Parece que hiciera siglos pero ay, la memoria persiste. Las familias de los fallecidos, o aquellos pocos que lograron salvarse no logran pasar página. Por ejemplo Chai Ling, de 23 años, que logró escapar milagrosamente con vida de la masacre, graduada en psicología, estaba en aquella zona desde el día 3 de junio con otros muchos jóvenes, unos cuatro mil entre estudiantes, profesores etc..., pudo haber muerto bajo el fuego comunista o las pisadas de los tanques del Ejercito del Pueblo (oh, la mágica ironía de las palabras, todo por el pueblo, pero sin el pueblo). Utilizaron tanques, bayonetas, gases lacrimógenos, los cuerpos agonizantes se amontonaban en la calle Changan, los estudiantes huyeron hacia la plaza de Tiananmen, una plaza que había sido construida para los grandes eventos políticos, plaza majestuosa, quizás la más grande del mundo, iban manchados de sangre, algunos heridos, se fueron sentando en la plaza hasta ocuparla casi por completo, pacificamente. Las tropas, rociaron con gasolina los cuerpos tendidos y les prendieron fuego, los tanques pasaron sobre los que seguían vivos. Y luego, llegó el silencio. El Gobierno no hizo comentarios. Las familias no sabían donde estaban sus hijos, si muertos o desaparecidos, los cadáveres fueron hechos desaparecer.

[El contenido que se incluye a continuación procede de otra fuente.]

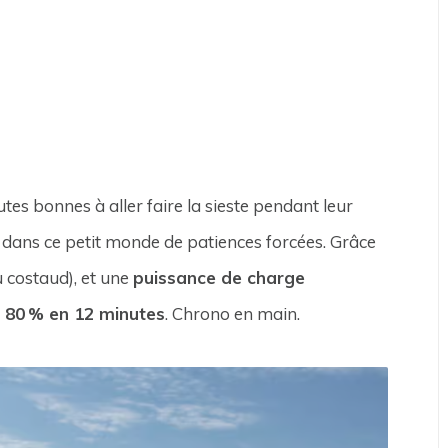
utes bonnes à aller faire la sieste pendant leur
dans ce petit monde de patiences forcées. Grâce
u costaud), et une
puissance de charge
 80 % en 12 minutes
. Chrono en main.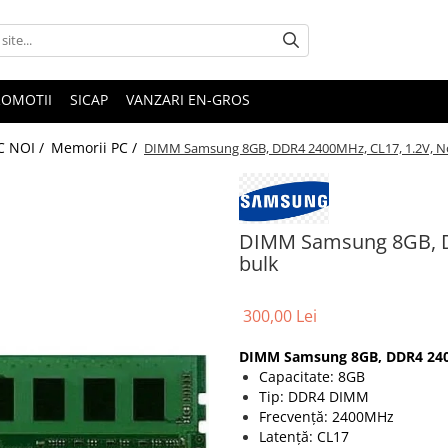
ROMOTII
SICAP
VANZARI EN-GROS
C NOI /
Memorii PC /
DIMM Samsung 8GB, DDR4 2400MHz, CL17, 1.2V, N
DIMM Samsung 8GB, D
bulk
300,00 Lei
DIMM Samsung 8GB, DDR4 2400
Capacitate: 8GB
Tip: DDR4 DIMM
Frecvență: 2400MHz
Latență: CL17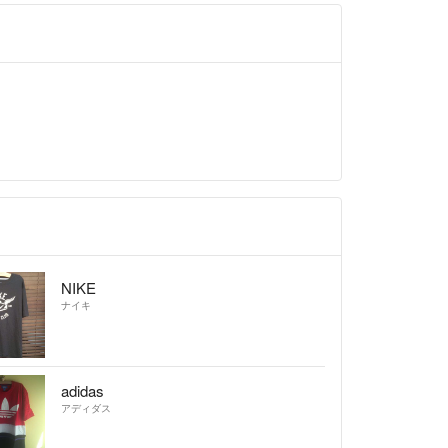
NIKE
ナイキ
adidas
アディダス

La vida de Ding Zilin, cambió para siempre aquél 3 de junio también, su hijo de 16 años, Jiang Lianjie, salió a la calle contra su voluntad para ir con el resto de estudiantes. Ella sabe que murió en la Plaza de Tiananmen el día 4 de junio junto a unos tres mil jóvenes más y que cerca de otros tres mil, resultaron heridos gravemente.
En 1991, dos años después de la masacre, el Primer Ministro, Li Peng, que había ordenado aquella matanza de acuerdo con Deng Xiaoping, dijo que el Partido no iba a publicar los nombres de los fallecidos por respeto a las familias, que era preferible pasar página.
Este silencio ha hecho que muchas familias no hayan podido ni siquiera recuperar los cadáveres de sus allegados. Ding lleva años tratando de hacer la lista completa de los fallecidos, pero resulta difícil, la gente tiene miedo de hablar, muchas familias se trasladaron de ciudad a raiz de estos hechos y el silencio ha caido sobre los muertos.
China no ha dejado de ser comunista, simplemente ha adaptado su lenguaje a los nuevos tiempos pero las formas siguen siendo las mismas. ¿Para cuando el reconocimiento de los fallecidos y las pensiones a sus familiares?